Determine whether the series
$\sum _{n=1}^{\infty \:\:}\frac{\left(-1\right)^n}{(3n)!}$
is convergent or divergent. If it is convergent, then how many terms of the series do we need in order to find the sum to within $10^{-5}$?

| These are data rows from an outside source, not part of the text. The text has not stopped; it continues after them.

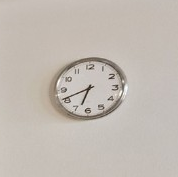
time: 6:41
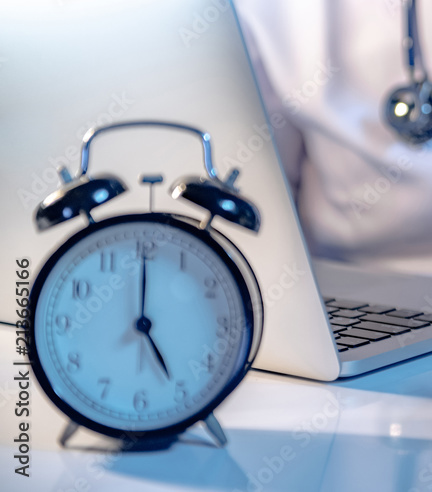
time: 5:00
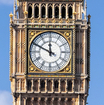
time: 11:49
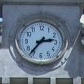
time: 2:36
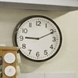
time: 9:10
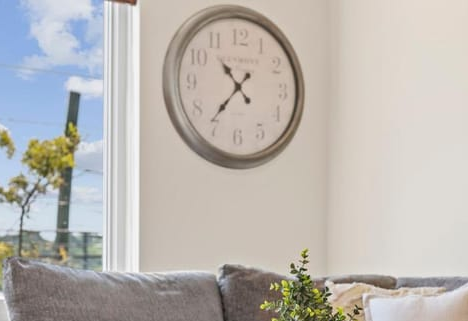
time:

I'm trying to use the Alternating Series Test
$a_n=\left(-1\right)^n\:$
$b_n=\frac{1}{\left(3n\right)!}$
need to check if
$\lim _{n\to \infty }\left(\frac{1}{\left(3n\right)!}\right)$ $=\:0$
which is does because
$\frac{1->\:1}{\left(3n\right)!\:->\infty \:}\:=0$
then, need to check if $\left\{\frac{1}{\left(3n\right)!}\right\}$ is decreasing
$b_{n+1}\frac{1}{\left(3\left(n+1\right)\right)!}$ $=\:\frac{1}{(3n+3)!}$
$b_{n+1}<\:b_n$ and therefore decreasing
so the series is convergent by Alternating Series Test
Now for the other part of the question start writing out the series
$\sum _{n=1}^{\infty }\:\frac{\left(-1\right)^n}{\left(3n\right)!}\:=\:\frac{-1}{3!}+\frac{1}{6!}-\frac{1}{9!}\:$
$\frac{1}{6!}=1.388\cdot 10^{-3}$
$-\frac{1}{9!}\:=-2.755\:\cdot 10^{-6}$
since the question is within $10^{-5}$ i would think not to include $-\frac{1}{9!}$
and say i only include 2 terms. Does my work and answers look correct?